One of the potential shortcuts is to use existing components – not reinventing the wheel – but liability concerns from the manufacturers, delivery schedules that don’t fit in with the scheme, and specs that aren’t quite right mean that in the end, it’s better to do it yourself.
The list is astonishing: a single type of sensor is required for oil, coolant, and air charge temperature monitoring. The standard sensor proved to be rather non-linear in output – you couldn’t rely on what it said for accurate information – so you make you own.
Matching a turbocharger to the engine’s requirements was a tricky business: the best fit weighed a ton, so why not use some existing components, and make your own hot-side casing?
The injectors, meanwhile, were designed for a car and required deep cutouts in the sump for clearance, and the fuel lines were long and complicated to manufacture, so again WAM designed and made its own, saving weight in the bargain.
Ditto with the supercharger internals: they were complex, heavy, expensive and more efficient than required, so it was better for the company to design and make its own much simpler, cheaper, lighter, optimised components – and the engine gained a clean-air pump for the gyro instruments to boot.
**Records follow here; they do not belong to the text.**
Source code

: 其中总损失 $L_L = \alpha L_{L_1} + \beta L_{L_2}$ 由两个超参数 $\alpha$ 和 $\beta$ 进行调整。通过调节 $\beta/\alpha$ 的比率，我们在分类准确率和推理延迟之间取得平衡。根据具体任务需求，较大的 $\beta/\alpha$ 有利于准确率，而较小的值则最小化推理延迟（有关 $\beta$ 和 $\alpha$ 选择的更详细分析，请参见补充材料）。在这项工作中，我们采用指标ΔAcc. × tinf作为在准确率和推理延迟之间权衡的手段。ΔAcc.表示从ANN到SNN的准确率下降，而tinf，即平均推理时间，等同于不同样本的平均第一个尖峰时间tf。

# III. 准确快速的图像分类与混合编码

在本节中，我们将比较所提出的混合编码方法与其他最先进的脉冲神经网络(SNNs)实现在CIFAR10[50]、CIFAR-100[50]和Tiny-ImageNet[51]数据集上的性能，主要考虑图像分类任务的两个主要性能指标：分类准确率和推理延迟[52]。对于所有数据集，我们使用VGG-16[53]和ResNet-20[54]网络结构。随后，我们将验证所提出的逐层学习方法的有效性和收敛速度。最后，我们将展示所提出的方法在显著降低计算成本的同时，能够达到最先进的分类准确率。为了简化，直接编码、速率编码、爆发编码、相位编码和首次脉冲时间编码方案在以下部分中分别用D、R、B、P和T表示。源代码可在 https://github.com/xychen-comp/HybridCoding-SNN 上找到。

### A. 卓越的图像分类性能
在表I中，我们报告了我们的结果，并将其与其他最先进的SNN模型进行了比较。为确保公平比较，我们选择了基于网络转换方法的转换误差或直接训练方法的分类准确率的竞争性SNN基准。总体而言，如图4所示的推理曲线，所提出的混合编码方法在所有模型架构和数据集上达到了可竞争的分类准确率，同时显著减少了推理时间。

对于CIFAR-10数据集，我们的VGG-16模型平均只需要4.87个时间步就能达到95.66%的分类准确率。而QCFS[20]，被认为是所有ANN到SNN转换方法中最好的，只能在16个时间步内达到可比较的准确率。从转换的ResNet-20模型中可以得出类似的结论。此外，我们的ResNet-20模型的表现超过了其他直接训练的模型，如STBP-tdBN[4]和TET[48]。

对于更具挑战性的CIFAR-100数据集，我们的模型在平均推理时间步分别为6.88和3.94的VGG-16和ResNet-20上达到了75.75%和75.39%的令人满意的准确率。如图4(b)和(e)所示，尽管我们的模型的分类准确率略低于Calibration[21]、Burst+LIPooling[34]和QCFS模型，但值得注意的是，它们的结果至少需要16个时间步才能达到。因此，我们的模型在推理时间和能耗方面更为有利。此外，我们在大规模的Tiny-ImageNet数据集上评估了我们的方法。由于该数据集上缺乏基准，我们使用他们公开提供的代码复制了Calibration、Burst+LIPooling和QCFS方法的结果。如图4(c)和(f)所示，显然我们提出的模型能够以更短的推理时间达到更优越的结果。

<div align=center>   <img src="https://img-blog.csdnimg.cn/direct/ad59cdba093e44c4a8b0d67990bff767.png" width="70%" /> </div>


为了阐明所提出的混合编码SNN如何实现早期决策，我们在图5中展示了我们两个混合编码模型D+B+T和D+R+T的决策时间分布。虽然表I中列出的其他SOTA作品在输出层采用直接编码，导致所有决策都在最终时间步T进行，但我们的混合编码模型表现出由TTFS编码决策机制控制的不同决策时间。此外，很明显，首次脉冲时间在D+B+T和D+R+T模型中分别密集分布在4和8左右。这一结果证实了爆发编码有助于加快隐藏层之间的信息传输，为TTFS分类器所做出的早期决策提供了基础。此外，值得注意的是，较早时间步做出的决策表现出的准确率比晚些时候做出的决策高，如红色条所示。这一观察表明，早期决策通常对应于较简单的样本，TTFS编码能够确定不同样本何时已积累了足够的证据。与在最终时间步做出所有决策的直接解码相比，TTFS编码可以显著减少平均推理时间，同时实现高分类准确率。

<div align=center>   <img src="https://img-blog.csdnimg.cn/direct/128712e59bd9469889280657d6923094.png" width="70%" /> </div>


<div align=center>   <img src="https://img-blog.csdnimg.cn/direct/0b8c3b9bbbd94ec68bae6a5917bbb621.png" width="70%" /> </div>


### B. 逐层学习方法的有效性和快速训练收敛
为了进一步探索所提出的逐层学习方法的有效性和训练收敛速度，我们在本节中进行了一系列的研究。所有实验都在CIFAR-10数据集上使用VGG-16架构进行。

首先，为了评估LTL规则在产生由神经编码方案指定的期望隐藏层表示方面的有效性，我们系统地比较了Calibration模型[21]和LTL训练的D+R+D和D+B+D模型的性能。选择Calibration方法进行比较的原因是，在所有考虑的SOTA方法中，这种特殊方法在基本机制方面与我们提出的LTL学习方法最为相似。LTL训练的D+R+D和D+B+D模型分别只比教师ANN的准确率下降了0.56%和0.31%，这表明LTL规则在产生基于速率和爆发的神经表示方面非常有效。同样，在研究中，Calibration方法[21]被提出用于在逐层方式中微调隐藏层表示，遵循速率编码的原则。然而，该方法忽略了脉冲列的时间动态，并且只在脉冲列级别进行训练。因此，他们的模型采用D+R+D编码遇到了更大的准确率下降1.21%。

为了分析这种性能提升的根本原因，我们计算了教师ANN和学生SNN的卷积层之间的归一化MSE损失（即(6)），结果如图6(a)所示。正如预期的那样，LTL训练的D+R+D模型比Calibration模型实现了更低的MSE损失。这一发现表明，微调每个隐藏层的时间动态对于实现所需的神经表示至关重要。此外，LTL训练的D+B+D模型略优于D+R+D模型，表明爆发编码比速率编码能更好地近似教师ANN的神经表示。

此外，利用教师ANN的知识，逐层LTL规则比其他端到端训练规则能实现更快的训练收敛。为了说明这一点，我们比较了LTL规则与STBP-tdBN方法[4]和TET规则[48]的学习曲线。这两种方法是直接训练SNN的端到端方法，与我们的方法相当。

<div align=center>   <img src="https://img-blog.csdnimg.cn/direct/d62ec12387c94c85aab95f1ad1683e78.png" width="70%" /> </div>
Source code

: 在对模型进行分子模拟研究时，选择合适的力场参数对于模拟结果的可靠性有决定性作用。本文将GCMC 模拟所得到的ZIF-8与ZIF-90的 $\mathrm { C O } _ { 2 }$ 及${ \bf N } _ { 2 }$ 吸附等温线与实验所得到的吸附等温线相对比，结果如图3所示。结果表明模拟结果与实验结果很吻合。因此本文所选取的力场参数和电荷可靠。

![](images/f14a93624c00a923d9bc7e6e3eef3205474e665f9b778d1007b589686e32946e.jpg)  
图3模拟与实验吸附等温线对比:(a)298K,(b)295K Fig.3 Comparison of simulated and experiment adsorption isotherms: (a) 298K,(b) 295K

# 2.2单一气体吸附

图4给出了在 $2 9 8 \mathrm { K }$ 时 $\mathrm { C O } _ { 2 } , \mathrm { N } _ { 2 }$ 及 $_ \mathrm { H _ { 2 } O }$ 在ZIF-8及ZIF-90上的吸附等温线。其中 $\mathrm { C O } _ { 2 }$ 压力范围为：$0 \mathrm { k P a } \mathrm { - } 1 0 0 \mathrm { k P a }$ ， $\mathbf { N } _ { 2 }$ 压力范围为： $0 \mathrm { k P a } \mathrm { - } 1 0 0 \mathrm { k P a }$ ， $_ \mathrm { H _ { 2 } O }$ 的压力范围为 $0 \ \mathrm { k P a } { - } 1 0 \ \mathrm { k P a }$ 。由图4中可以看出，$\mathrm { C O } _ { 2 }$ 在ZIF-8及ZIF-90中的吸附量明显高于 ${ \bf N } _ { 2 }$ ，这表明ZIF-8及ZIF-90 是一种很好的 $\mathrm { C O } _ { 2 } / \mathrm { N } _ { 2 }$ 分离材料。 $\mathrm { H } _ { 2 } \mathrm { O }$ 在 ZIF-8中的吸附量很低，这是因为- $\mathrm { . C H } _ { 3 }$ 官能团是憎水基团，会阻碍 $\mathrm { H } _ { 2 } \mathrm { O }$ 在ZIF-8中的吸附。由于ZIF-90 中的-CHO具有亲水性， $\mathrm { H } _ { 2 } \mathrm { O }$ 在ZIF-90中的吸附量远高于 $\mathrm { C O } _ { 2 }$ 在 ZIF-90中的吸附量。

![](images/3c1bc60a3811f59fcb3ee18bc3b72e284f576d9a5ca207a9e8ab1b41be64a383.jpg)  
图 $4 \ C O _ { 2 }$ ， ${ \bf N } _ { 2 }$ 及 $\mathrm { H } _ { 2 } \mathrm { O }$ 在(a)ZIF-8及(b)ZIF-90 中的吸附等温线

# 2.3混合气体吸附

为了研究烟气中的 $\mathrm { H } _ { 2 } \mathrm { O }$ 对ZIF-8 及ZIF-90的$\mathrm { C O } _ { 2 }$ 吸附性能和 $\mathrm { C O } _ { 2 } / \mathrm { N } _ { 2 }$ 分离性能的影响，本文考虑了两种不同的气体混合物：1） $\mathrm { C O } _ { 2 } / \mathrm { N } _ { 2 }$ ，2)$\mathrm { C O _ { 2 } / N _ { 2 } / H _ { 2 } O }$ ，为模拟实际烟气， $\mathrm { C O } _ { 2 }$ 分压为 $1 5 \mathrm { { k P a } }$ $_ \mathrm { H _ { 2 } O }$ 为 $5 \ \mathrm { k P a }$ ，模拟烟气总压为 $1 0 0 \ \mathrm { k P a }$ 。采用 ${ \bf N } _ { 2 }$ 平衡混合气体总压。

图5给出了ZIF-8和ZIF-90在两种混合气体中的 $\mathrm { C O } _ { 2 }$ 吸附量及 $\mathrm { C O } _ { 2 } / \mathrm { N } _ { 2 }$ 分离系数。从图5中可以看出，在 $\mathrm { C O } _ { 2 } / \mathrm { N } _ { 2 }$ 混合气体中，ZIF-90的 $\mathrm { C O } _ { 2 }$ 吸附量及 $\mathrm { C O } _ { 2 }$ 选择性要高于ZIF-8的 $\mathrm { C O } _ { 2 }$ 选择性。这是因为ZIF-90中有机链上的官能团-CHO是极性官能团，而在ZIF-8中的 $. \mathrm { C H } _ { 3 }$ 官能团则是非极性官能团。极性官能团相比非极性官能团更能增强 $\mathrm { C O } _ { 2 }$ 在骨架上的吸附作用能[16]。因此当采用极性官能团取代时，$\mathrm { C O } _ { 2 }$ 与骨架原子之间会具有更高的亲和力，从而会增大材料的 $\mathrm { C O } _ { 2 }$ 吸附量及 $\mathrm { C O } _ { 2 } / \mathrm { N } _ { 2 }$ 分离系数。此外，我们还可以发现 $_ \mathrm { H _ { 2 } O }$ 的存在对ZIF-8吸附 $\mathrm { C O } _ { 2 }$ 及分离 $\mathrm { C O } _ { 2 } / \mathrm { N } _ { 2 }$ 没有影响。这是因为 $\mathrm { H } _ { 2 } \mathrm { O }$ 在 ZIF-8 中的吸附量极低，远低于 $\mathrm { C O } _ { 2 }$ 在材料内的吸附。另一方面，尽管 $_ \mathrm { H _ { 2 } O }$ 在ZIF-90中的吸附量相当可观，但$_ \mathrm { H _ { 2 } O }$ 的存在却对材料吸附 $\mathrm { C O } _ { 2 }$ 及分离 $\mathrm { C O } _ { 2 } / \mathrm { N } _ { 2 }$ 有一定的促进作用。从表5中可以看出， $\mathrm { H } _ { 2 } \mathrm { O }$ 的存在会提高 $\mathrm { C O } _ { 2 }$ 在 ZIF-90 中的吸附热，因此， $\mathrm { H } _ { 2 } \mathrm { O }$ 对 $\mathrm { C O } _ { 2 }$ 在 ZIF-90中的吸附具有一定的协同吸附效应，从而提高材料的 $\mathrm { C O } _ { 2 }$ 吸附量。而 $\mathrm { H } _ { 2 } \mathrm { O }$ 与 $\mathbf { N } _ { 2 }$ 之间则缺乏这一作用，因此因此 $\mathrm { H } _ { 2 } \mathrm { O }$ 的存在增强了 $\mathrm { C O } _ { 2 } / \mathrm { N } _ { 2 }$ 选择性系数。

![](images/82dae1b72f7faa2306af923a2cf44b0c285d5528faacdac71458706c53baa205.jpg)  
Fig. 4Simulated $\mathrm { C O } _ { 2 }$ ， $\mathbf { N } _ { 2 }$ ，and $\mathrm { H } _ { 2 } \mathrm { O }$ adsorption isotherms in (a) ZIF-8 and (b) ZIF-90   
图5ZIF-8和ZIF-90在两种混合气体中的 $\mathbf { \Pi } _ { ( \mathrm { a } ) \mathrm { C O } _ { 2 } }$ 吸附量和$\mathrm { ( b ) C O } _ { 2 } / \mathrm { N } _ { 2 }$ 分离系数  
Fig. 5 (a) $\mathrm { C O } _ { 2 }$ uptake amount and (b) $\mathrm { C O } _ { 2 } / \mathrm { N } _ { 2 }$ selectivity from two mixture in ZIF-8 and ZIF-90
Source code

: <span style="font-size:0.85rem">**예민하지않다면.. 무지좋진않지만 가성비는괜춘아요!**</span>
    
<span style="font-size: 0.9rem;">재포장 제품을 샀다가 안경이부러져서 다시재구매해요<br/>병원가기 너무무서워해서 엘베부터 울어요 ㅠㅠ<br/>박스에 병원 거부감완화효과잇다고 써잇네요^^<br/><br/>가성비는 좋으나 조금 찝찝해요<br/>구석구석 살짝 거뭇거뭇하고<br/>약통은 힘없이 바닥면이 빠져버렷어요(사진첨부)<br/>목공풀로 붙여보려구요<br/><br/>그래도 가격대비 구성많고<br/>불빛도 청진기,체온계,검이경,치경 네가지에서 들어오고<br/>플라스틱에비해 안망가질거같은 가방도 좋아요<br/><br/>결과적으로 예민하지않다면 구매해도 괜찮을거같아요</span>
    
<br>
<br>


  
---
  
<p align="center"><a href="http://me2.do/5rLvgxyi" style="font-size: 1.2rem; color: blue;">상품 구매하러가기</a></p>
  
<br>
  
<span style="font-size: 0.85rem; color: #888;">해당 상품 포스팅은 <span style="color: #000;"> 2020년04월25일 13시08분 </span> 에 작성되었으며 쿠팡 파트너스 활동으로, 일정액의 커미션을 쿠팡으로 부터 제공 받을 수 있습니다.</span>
All this has been a long, tortuous process, but most of the lessons can be applied to the other engines on the drawing board. This means that the gestation period of the 160hp, four-cylinder engine will be a great deal more abbreviated – and it will probably be the making of the company. No doubt there will be further refinements to the WAM 120 – several are already planned – but meanwhile, welcome to the future. It’s arrived."